Woodland Vegetable Gardener
Today I get to add a new category to my blog: Vegetables. Now I have never grown vegetables, in fact, I don’t “grow” annuals at all. I grow trees. You know, Dear Diary: today I planted a 1′ stick which shall one day be a Mighty Chestnut Tree (say it in caps). I’ll get back to you in 60 years and let you know how it goes. Any annuals which appear on my woodland floor grow where they may and are free to do as they wish. I’m a woodland gardener which is a bit of a different mindset. While most gardeners think in terms of annuals, perennials and vegetables, I think in terms of canopy, understory and ground.
However I follow Lisa G’s blog over at Get in the Garden. One thing that I can say about Lisa is that she can get anyone excited about growing anything. She’s charming, friendly and has hot pink rubber boots. What’s not to like about this woman? So reading her blog, watching her grow seeds then planting up her vegetable garden has made me want to give it a shot.

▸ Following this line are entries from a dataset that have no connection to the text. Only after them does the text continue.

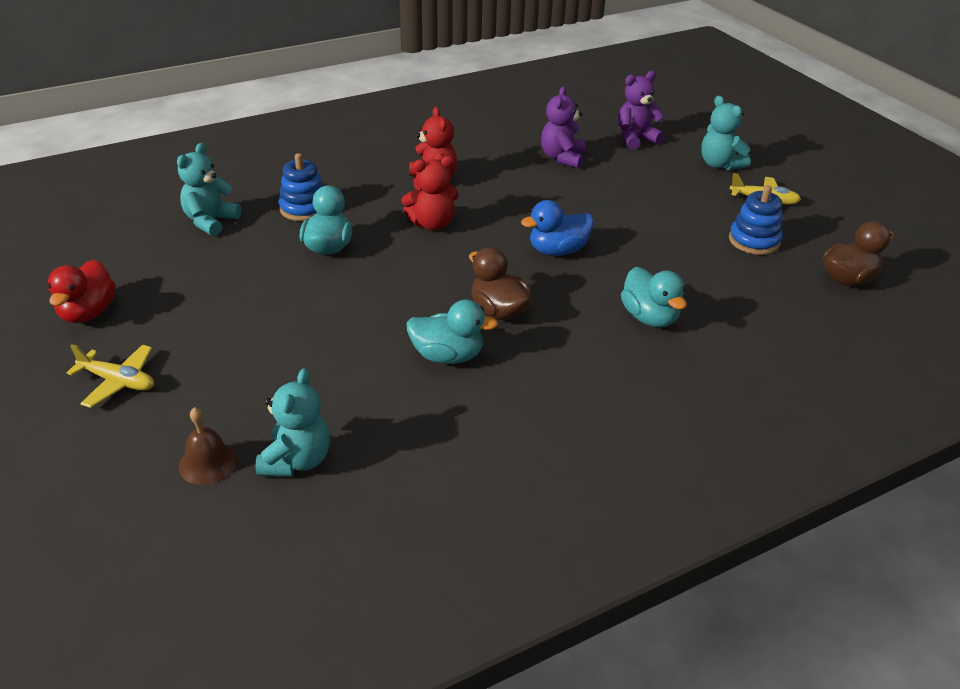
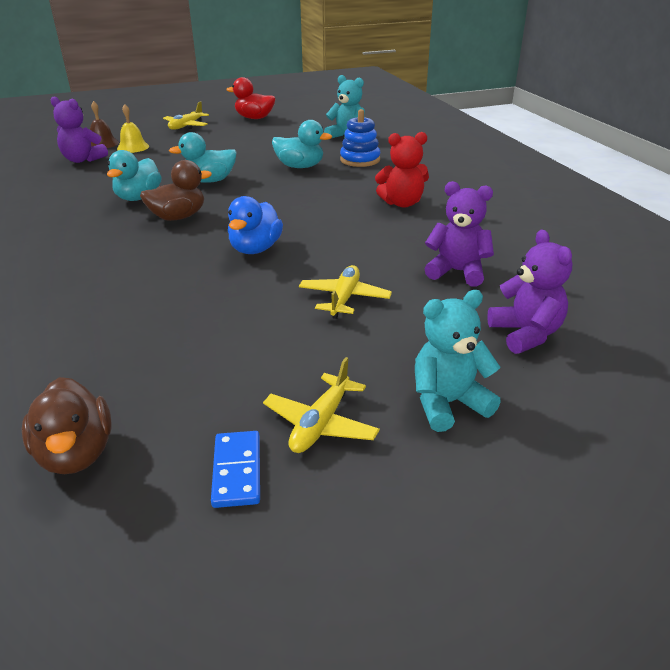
camera: 100 degrees right, 5 degrees down
turquoise teddy bear [256,368,330,476] -> purple teddy bear [51,96,108,163]
red teddy bear [401,156,459,230] -> none
blue duck [521,200,594,256] -> blue duck turned 150 degrees counterclockwise [228,196,283,254]
turquoise duck [621,267,687,328] -> turquoise duck moved to [169,132,237,183]
blue stacking toy [729,185,783,255] -> none
none -> yellow bell [117,104,149,153]
none -> blue domino [211,431,260,508]
none -> yellow plane [299,265,392,319]

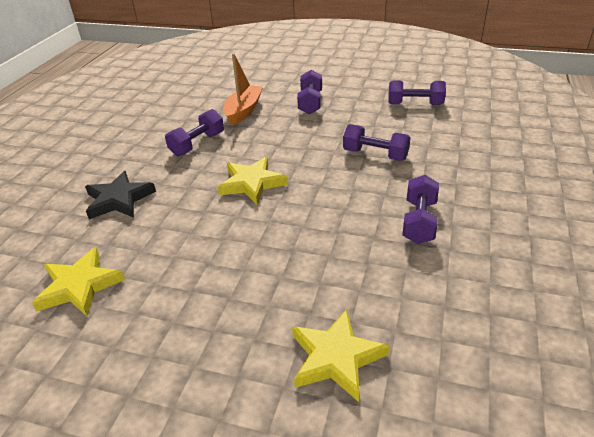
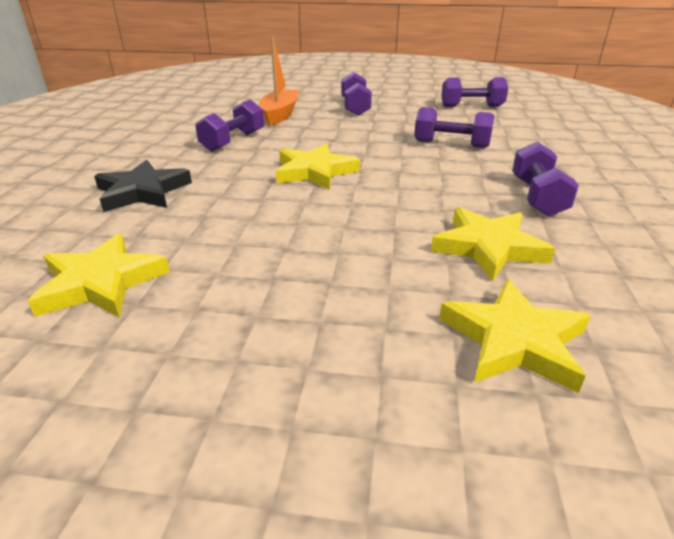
camera: 10 degrees left, 5 degrees down
none -> yellow star [431,207,555,281]

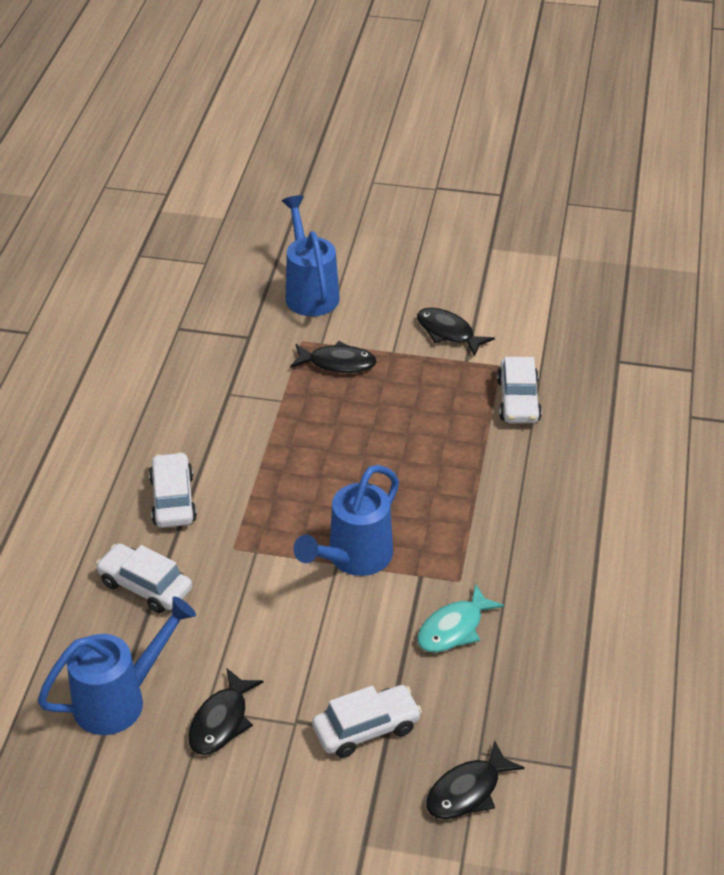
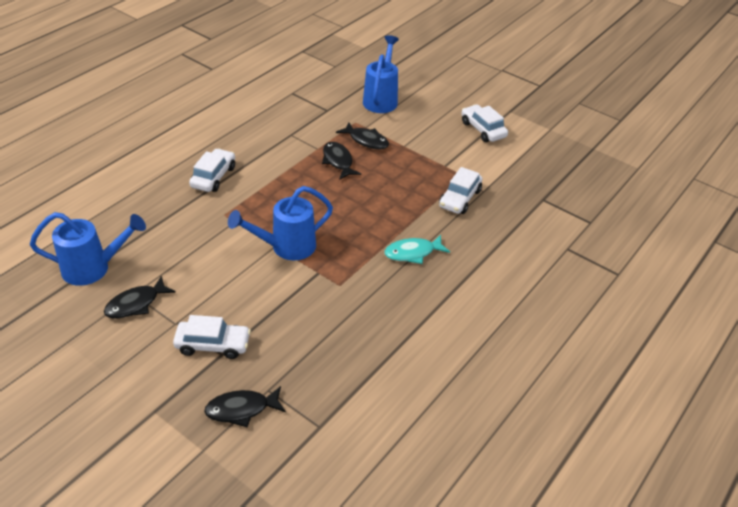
camera: 25 degrees right, 0 degrees up
white car [96,543,192,613] -> white car moved to [461,104,508,142]
black fish [417,308,495,357] -> black fish moved to [322,142,361,180]
turquoise fish [417,584,505,652] -> turquoise fish moved to [384,235,450,264]

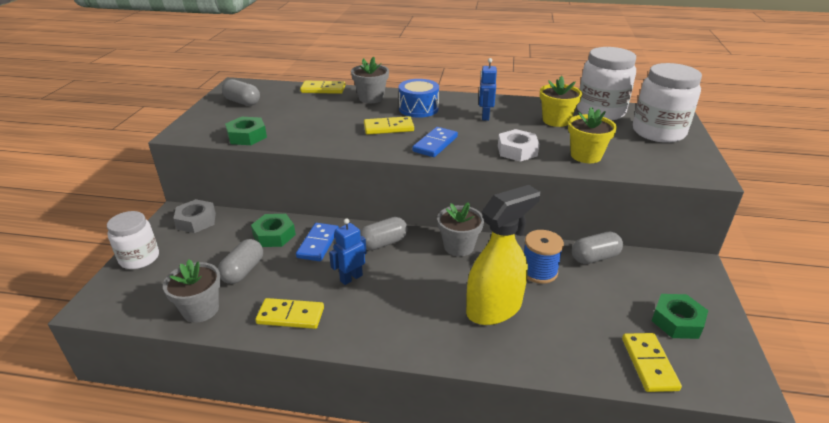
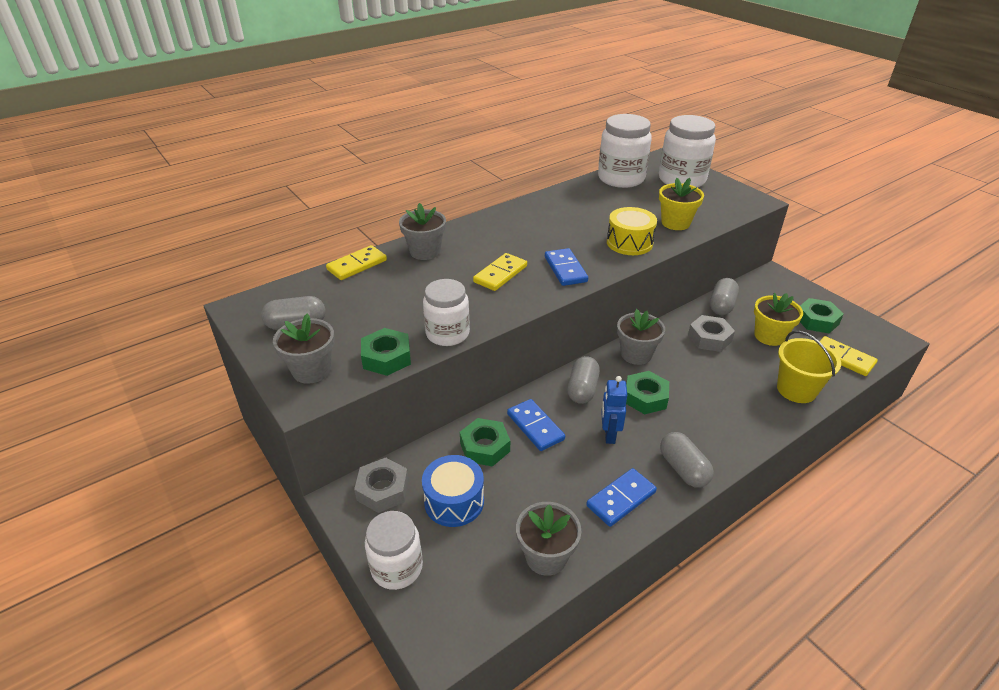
camera: 45 degrees left, 5 degrees up
grey capsule [218,239,263,284] -> grey capsule moved to [660,432,714,487]
yellow domino [255,298,324,329] -> blue domino [586,468,657,527]
blue drum [399,79,439,118] -> blue drum moved to [422,455,484,527]
yellow spray bottle [466,185,540,325] -> none
blue robot [479,58,497,121] -> none
white nut [498,129,539,162] -> yellow drum [607,207,657,255]
blue spool [524,230,564,284] -> grey nut [688,315,735,352]
yellow flower pot [540,76,582,127] -> yellow flower pot moved to [754,293,803,346]
none -> grey flower pot [273,314,335,384]
none -> white jar [423,279,470,346]
none -> green nut [626,371,669,414]
none -> yellow bucket [777,331,841,403]

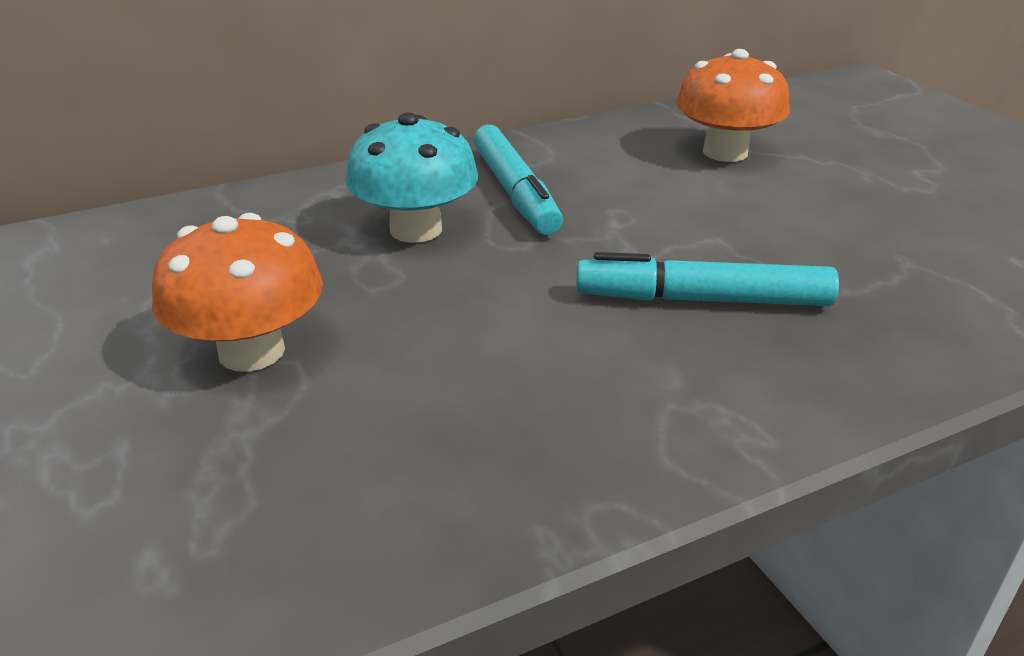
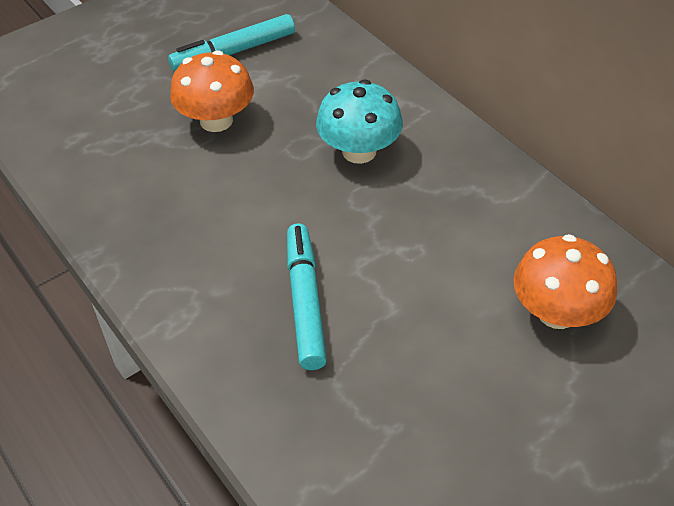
camera: 80 degrees right, 15 degrees up
turquoise marker [474,125,563,235] -> turquoise marker moved to [168,14,295,71]

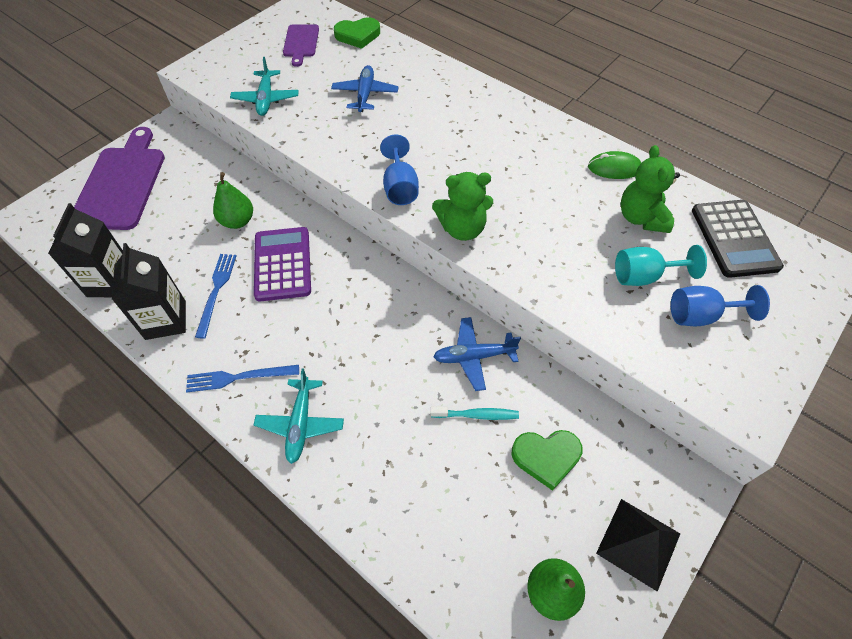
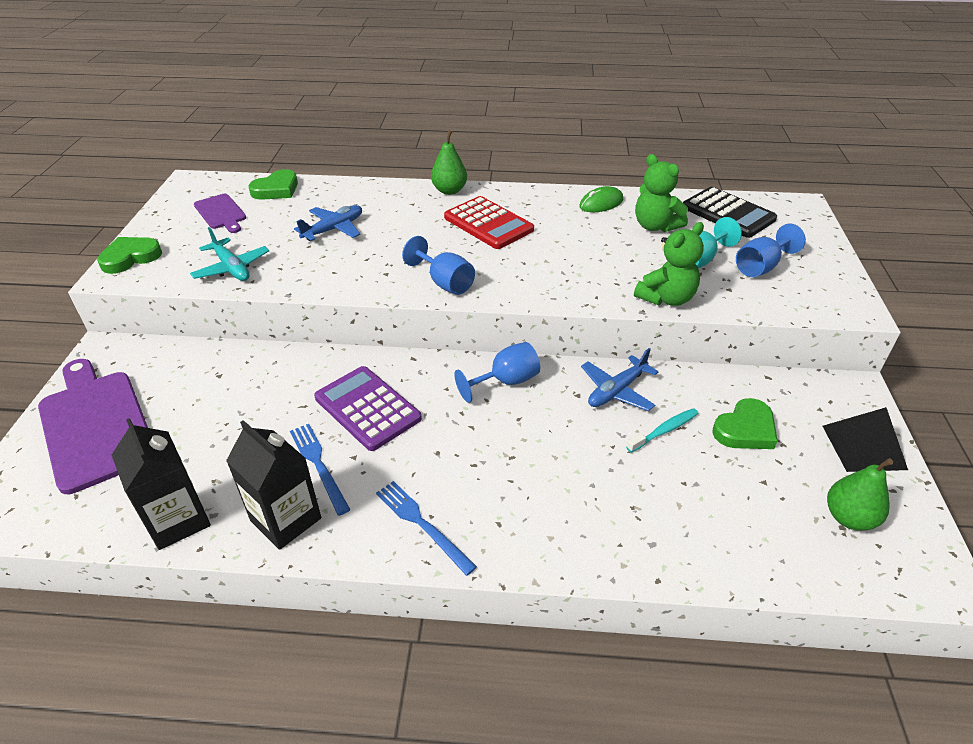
camera: 35 degrees left, 15 degrees down
blue fork [186,365,299,392] -> blue fork turned 90 degrees clockwise [376,481,477,576]
green pear [213,172,253,229] -> green pear moved to [431,130,467,195]
turquoise plane [254,369,344,464] -> none
blue plane [331,65,398,112] -> blue plane turned 75 degrees clockwise [294,205,362,241]
green teddy bear [432,172,493,241] -> green teddy bear moved to [634,222,704,306]
none -> green heart [97,237,162,274]
none -> red calculator [444,196,534,249]
none -> blue goblet [454,342,540,403]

I do live with someone who knows vegetable growing. The Beau is a Guy’s Guy and grows tomatoes but I admit they alarm me a tad. I’m not used to things growing so freaking fast. You can hear them reaching and expanding at night even over the deafening sound of the cicadas. When I go outside in the morning and see that those tomatoes have grown a foot, it catches my attention. I’m from the land of kudzu, the plant that ate the south, so anything that grows that fast is scary. Yes a plant can smother your entire house over night and consume all occupants, it’s all very Stephen King and real. I keep the dogs away from the tomatoes.
So here begins my adventures as a woodland vegetable gardener. I started by studying Square Foot Gardener and figuring out what sort of space I was going to need as I’m sun challenged. That comes with the woods. I have canopy and canopy is a fickle thing – where there is sun one day, it can be gone the next. It is is an ever changing element. I realized that I was going to have to grow vegetables in patches in my forest where the canopy breaks a bit.
Still I want to try vegetables. The Beau, who knows a lot more about the topic than I do, advised that I’m “going to have to think out of the box on this one.” I’m thinking this means that I’ll be growing pole beans up the trunk of that huge eastern red cedar in the clearing.